Bugünler öyle günler ki, ruhum yüreğimin sevinçlerine pırpırlarla eşlik ederken bir yandan da ağır ağır taşlar bastırıyor bağrıma.

Pamuk Kızım Kimsecik bahçeye çıkalı üç yıl oldu Kasım sonunda.

Ailemizin bebeği Melisa Kız kocaman oldu artık, dişleri bile var. Ablası Lucy hayatını yaşıyor, Melisa'ya sarılırken keyiften yusyuvarlak/dört köşe oluveriyor.

Teyzem Jülide de göç yolunda üç yılını doldurdu.  İçlerimizde kocaman birer boşluk; aile toplantılarımızda bir yanımız hep kırık, hep alçıda.    

 


Cancan kış uykularını kalorifer yanında konuşlandırdığım sepet veya kutusunda uyuyor.  Yılbaşı süsleri olarak yakın çevre ve komşularıma ördüğüm yün bebeklerden de beğendi kendine bir tane, alıyor koynuna, gel keyfim havaları...

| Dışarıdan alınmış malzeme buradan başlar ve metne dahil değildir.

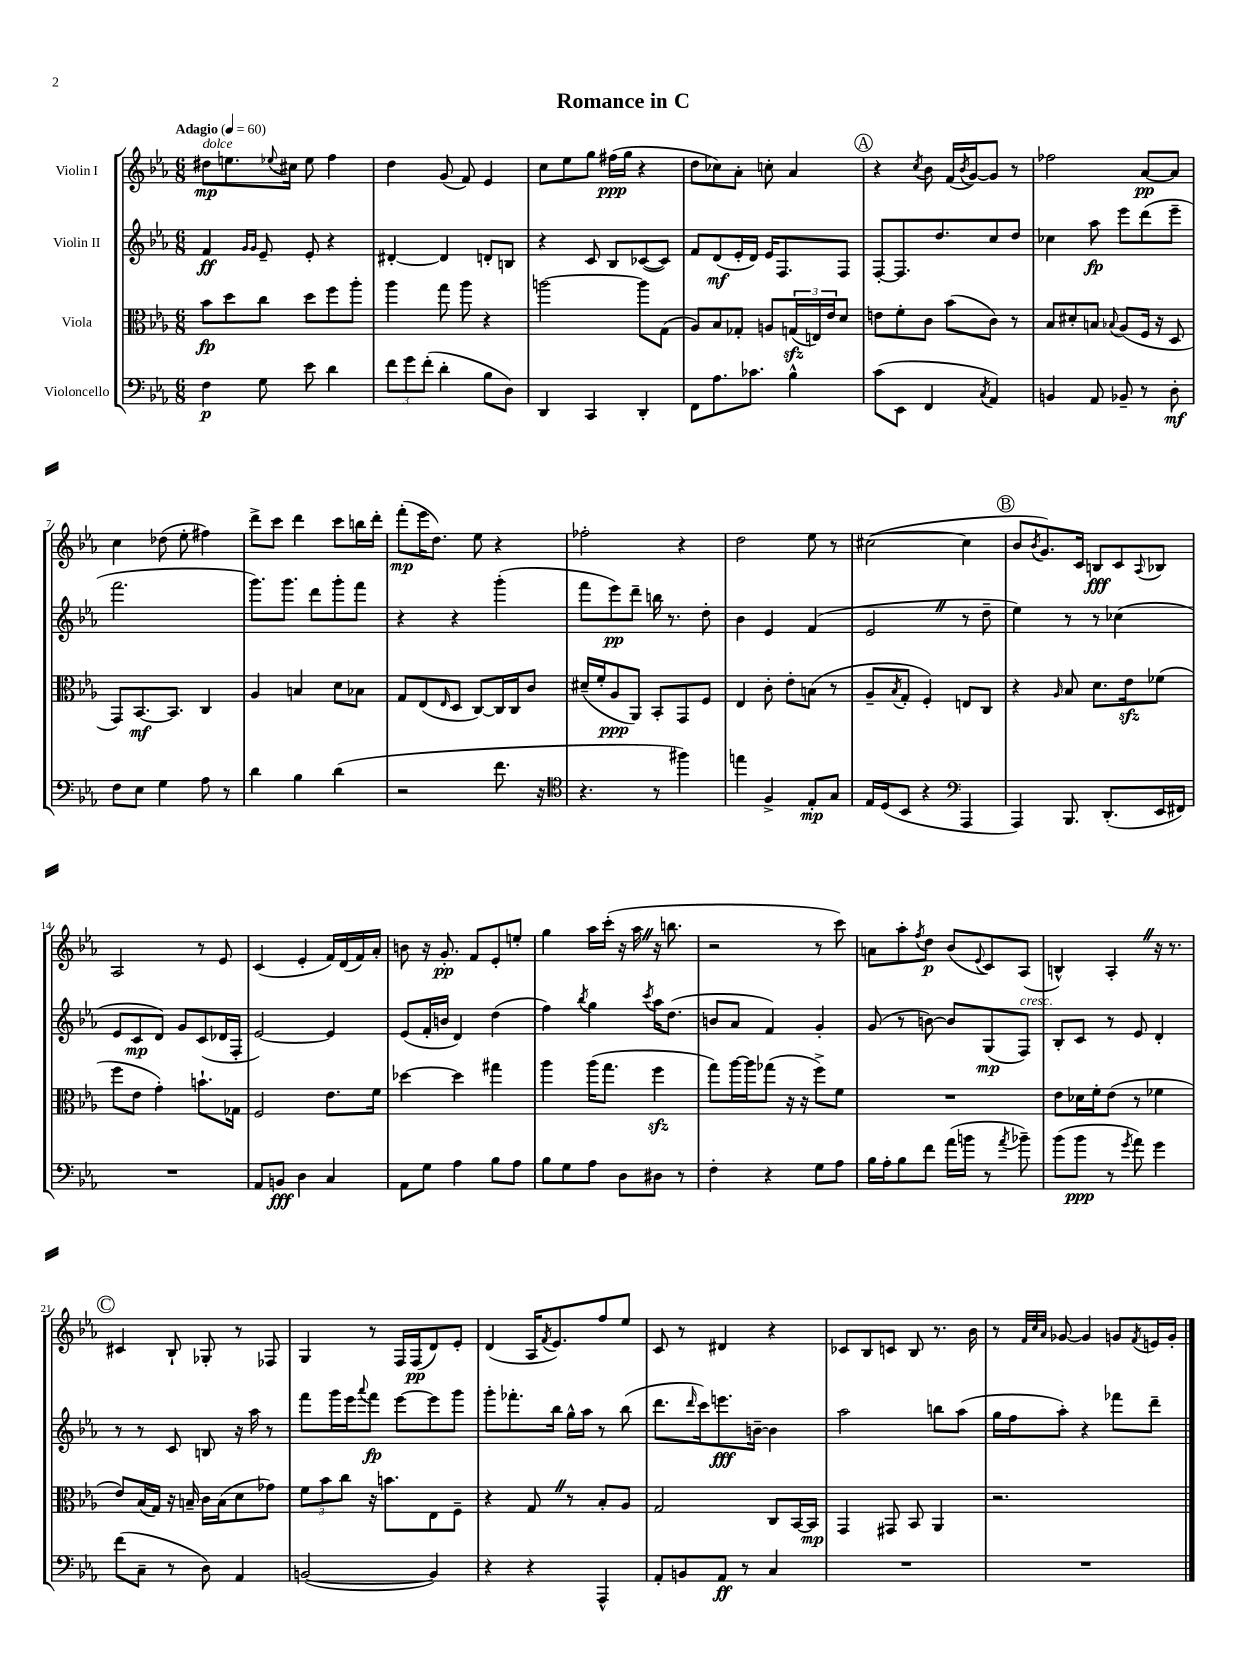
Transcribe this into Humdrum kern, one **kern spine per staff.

**kern	**kern	**kern	**kern
*staff4	*staff3	*staff2	*staff1
*clefF4	*clefC3	*clefG2	*clefG2
*k[b-e-a-]	*k[b-e-a-]	*k[b-e-a-]	*k[b-e-a-]
*M6/8	*M6/8	*M6/8	*M6/8
*MM60	*MM60	*MM60	*MM60
4F\	8b-\L	4f/	8dd#\L
.	8dd\	.	8.ee\
.	.	16qqg/LL	.
.	.	16qqg/JJ	.
8G\	8cc\J	8e-~/	.
.	.	.	8qqee-/
.	.	.	16cc#\Jk
8e-\	8dd\L	8e-'/	8ee-\
4d\	8ff\	4r	4ff\
.	8aa-'\J	.	.
=	=	=	=
12f\L	4aa-\	[4d#'/	4dd\
12g\	.	.	.
(12f'\J	.	.	.
4d'\	8gg\	4d#/]	(8g/
.	8aa-\	.	8f/)
8B-\L	4r	8d'/L	4e-/
8D\J)	.	8B/J	.
=	=	=	=
4DD/	[2aa\	4r	8cc\L
.	.	.	8ee-\
4CC/	.	8c/	8gg\J
.	.	8B-/L	(16ff#\LL
.	.	.	16gg\JJ
4DD'/	8aa\]L	([8c-/	4r
.	(8G\J	8c-/]J)	.
=	=	=	=
8FF\L	8A-/L)	8f/L	8dd\L
8.A-\	8B-/	(8d/	8cc-\)
.	8G-'/J	16e-'/L	8a-'\J
8.c-\J	.	16d/JJ)	.
.	8A/L	16e-/LK	8cc'\
.	.	8.F/	.
4B-^^\	(24G/L	.	4a-/
.	24E/)	.	.
.	24e-/J	.	.
.	8d/J	8F/J	.
=	=	=	=
(8c\L	8e\L	[8F'/L	4r
8EE-\J	8f'\	8.F/]	.
.	.	.	8qcc/
4FF/	8c\J	.	8b-\
.	.	8.dd/	.
.	(8b-\L	.	(16f/LL
.	.	.	8qb-/
.	.	.	[16g/J)
8qC/	.	.	.
4AA-/)	8c\J)	8cc/	8g/]J
.	8r	8dd/J	8r
=	=	=	=
4BB/	8B-/L	4cc-\	2ff-\
.	8d#'/	.	.
8AA-/	8B/J	8aa-\	.
.	8qqB-/	.	.
8BB-~/	(8A-/L	8eee-\L	.
8r	16F/Jk	(8ddd\	[8a-/L
.	16r	.	.
8D'\	8D/	8eee-~\J	8a-/]J
=	=	=	=
8F\L	8GG/L)	2.fff\	4cc\
8E-\J	[8.BB-/	.	.
4G\	.	.	(8dd-\
.	8.BB-/]J	.	.
.	.	.	8ee-'\
8A-\	4C/	.	4ff#\)
8r	.	.	.
=	=	=	=
4d\	4A-/	8.ggg\L)	8ddd^\L
.	.	.	8ccc\J
.	.	8.ggg\J	.
4B-\	4B/	.	4ddd\
.	.	8ddd\L	.
(4d\	8d\L	8ggg'\	8ccc\L
.	8B-\J	8fff\J	16bb\L
.	.	.	16ddd'\JJ
=	=	=	=
2r	8G/L	4r	(8fff'\L
.	(8E-/	.	16eee-\K
.	.	.	8.dd\J)
.	16qqE-/	.	.
.	8D/J	4r	.
.	[8C/L)	.	8ee-\
8.f\	16C/]L	(4ggg'\	4r
.	16C/J	.	.
.	8c/J	.	.
16r	.	.	.
=	=	=	=
*clefC4	*	*	*
4.r	(16d#~/LL	8fff\L	2ff-'\
.	16f'/J	.	.
.	8A-/	8eee-\)	.
.	8AA-/J)	8ddd~\J	.
8r	8BB-'/L	16bb\	.
.	.	8.r	.
4ff#\)	8GG/	.	4r
.	8F/J	8dd'\	.
=	=	=	=
4ee\	4E-/	4b-\	2dd\
4F^/	8c'\	4e-/	.
.	8e-'\L	.	.
8E-'/L	(8B\J	(4f/	8ee-\
8G/J	8r	.	8r
=	=	=	=
16E-/LL	8A-~/L	2e-/	([2cc#\
(16D/J	.	.	.
.	8qB-/	.	.
8BB-/J	8G'/J	.	.
4r	4F'/)	.	.
*clefF4	*	*	*
4AAA-/	8E/L	8r	4cc#\]
.	8C/J	8dd~\	.
=	=	=	=
4AAA-/)	4r	4ee-\)	8b-/L
.	.	.	8qb-/
.	.	.	8.g/)
.	16qqA-/	.	.
8.BBB-/	8B-/	8r	.
.	.	.	16c/Jk
.	8.d\L	8r	8B/L
(8.DD'/L	.	.	.
.	.	(4cc-\	8c/
.	16e-\k	.	.
.	.	.	8qqA-/
16EE-/L	(8f-\J	.	8B-/J
16FF#/JJ)	.	.	.
=	=	=	=
2.r	8ff\L	8e-/L	2A-/
.	8e-\J	8c/	.
.	4g'\)	8d/J)	.
.	.	8g/L	.
.	8.b`\L	(8c/	8r
.	.	16d-/L	8e-/
.	16G-\Jk	16F'/JJ	.
=	=	=	=
8AA-/L	2F/	[2e-/)	(4c/
8BB/J	.	.	.
4D\	.	.	4e-'/
4C/	8.e-\L	4e-/]	16f/LL)
.	.	.	(16d/
.	.	.	16f/)
.	16f\Jk	.	16a-'/JJ
=	=	=	=
8AA-\L	[4dd-\	(8e-/L	8b\
8G\J	.	16f'/L	16r
.	.	16b/JJ	8.g'/
4A-\	4dd-\]	4d/)	.
.	.	.	8f/L
8B-\L	4gg#\	(4dd\	8e-'/
8A-\J	.	.	8ee'/J
=	=	=	=
8B-\L	4aa-\	4ff\)	4gg\
8G\	.	.	.
.	.	8qbb-/	.
8A-\J	(16aa-\LK	4gg\	16aa-\LL
.	8.gg\J	.	(16ccc'\JJ
8D\L	.	.	16r
.	.	.	16aa-\
.	.	8qccc/	.
8D#\J	4ff\	16aa-\LK	16r
.	.	(8.dd\J	8.bb\
8r	.	.	.
=	=	=	=
4F'\	8gg\L)	8b/L	2r
.	[16aa-\L	8a-/J	.
.	16aa-\]J	.	.
4r	(8gg-\J	4f/)	.
.	16r	.	.
.	16r	.	.
8G\L	8ff^\L)	4g'/	8r
8A-\J	8f\J	.	8ccc\)
=	=	=	=
16B-\LL	2.r	(8g/	8a\L
16A-'\J	.	.	.
8B-\	.	8r	8aa-'\
.	.	.	8qff/
8f\J	.	[8b\)	8dd\J
(16a-\LL	.	8b/]L	(8b-/L
16b\JJ	.	.	.
.	.	.	8qqe-/
8r	.	(8G/	8c/)
8qa-/	.	.	.
8b-~\)	.	8F/J)	(8A-/J
=	=	=	=
(8b-\L	8e-\L	8B-'/L	4B^^/)
8b-\J	16d-\L	8c/J	.
.	16f'\J	.	.
8r	(8e-\J	8r	4A-'/
8qg/	.	.	.
8a-\)	8r	8e-/	.
4g\	4f-\	4d'/	16r
.	.	.	8.r
=	=	=	=
(8f\L	8e-/L)	8r	4c#/
8C~\J	(16B-/L	8r	.
.	16G/JJ)	.	.
8r	16r	8c/	8B-`/
.	16B~/	.	.
8D\)	16c\LL	8B/	8G-'/
.	(16B\J	.	.
4AA-/	8d\	16r	8r
.	.	16aa-\	.
.	8g-\J)	8r	8F-/
=	=	=	=
([2BB/	12f\L	8fff\L	4G/
.	12b-\	.	.
.	.	16ggg\L	.
.	12cc\J	.	.
.	.	16eee-\J	.
.	.	8qqaaa-/	.
.	16r	8fff\J	8r
.	8.b\L	.	.
.	.	[8eee-\L	16F/LL
.	.	.	(16F/J
4BB/])	8E-\	8eee-\]	8d/)
.	8F~\J	8ggg\J	8e-'/J
=	=	=	=
4r	4r	8ggg'\L	(4d/
.	.	8.fff-'\	.
4r	8G/	.	16A-/LK
.	.	.	8qf/
.	.	16bb-\Jk	8.e-/)
.	8r	16gg^^\LL	.
.	.	16aa-\JJ	.
4AAA-^^/	8B-'/L	8r	8ff/
.	8A-/J	(8bb-\	8ee-/J
=	=	=	=
8AA-'/L	2G/	8.ddd\L	8c/
8BB/	.	.	8r
.	.	16qqddd/	.
.	.	16ccc\k)	.
8AA-/J	.	8.eee\	4d#/
8r	.	.	.
.	.	[16b~\Jk	.
4C/	8C/L	4b\]	4r
.	[16BB-/L	.	.
.	16BB-/]JJ	.	.
=	=	=	=
2.r	4GG/	2aa-\	8c-/L
.	.	.	8B-/
.	8GG#/	.	8c/J
.	8BB-/	.	8B-/
.	4AA-/	8bb\L	8.r
.	.	(8aa-\J	.
.	.	.	16b-\
=	=	=	=
2.r	2.r	16gg\LL	8r
.	.	16ff\J	.
.	.	.	32qqf/LLL
.	.	.	32qqcc/
.	.	.	32qqa-/JJJ
.	.	8aa-'\J)	[8g-/
.	.	4r	4g-/]
.	.	8fff-\L	8g/L
.	.	.	8qf/
.	.	8ddd~\J	16e/L
.	.	.	16g'/JJ
==	==	==	==
*-	*-	*-	*-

Bebekleri fabrikasyon üretiyorum neredeyse.  Gövdeleri bitiyor önce, üçü beşi birden.  Dolum yapılıyor ve sıra saçlara suratlara geliyor.  Derken etiketlendirmeyi de akıl ettim bu sabah.  Bir zamanlardan kalan OK paraflı etiketlerimi dikivereceğim artık ellerimle yaptığım her şeye.

Benim icadım değil bu yünden bebecikler.  Taaa Körfez depremi zamanı, rehabilitasyon kurslarında öğretilmiş insanlara.  Üç beş derken onlarca almıştım bu bebeklerden, bir gencecik kızın yaşamına katkıda bulunabilmek için.  Bende gören ve eli yüne şişe alışkın herkes de başladı bunlardan örmeye.  Deprem Dede kadar ünlü olmasa da, çok yaygınlaştı yani Deprem Bebek.
   
Bu yıl da ben katıldım Deprem Bebek üretim kervanına.  Çift lastik ördüm, kendimce bir değişiklik yapmış olmak için.  Daha kolay sanki, minik bir çuval gibi oluveriyor hemencecik, kenar dikme derdi kalmıyor. 

Kime versem seviyor, seviniyor.
 


Annem Selma gelecek ya, ağzımı arıyor geçen gün.  Demiş ki Ablam Hülya, "Oya pek güzel amber reçeli yapar, nasıldı yaaa, sorsam da yapsam sana..."   "Sen iste yeter," dedim.  Dün suya yattı narenciye faslı.  Bu sabah erkenden mutfaktaydım, kaynatma hallerimde.  Hepsinden ikişer tane kullandım, portakal, greyfrut, mandalina, limon.  İki kilo da şeker.  Tarifi şudur:  Hepsinden birer taneye bir kilo şeker ;) 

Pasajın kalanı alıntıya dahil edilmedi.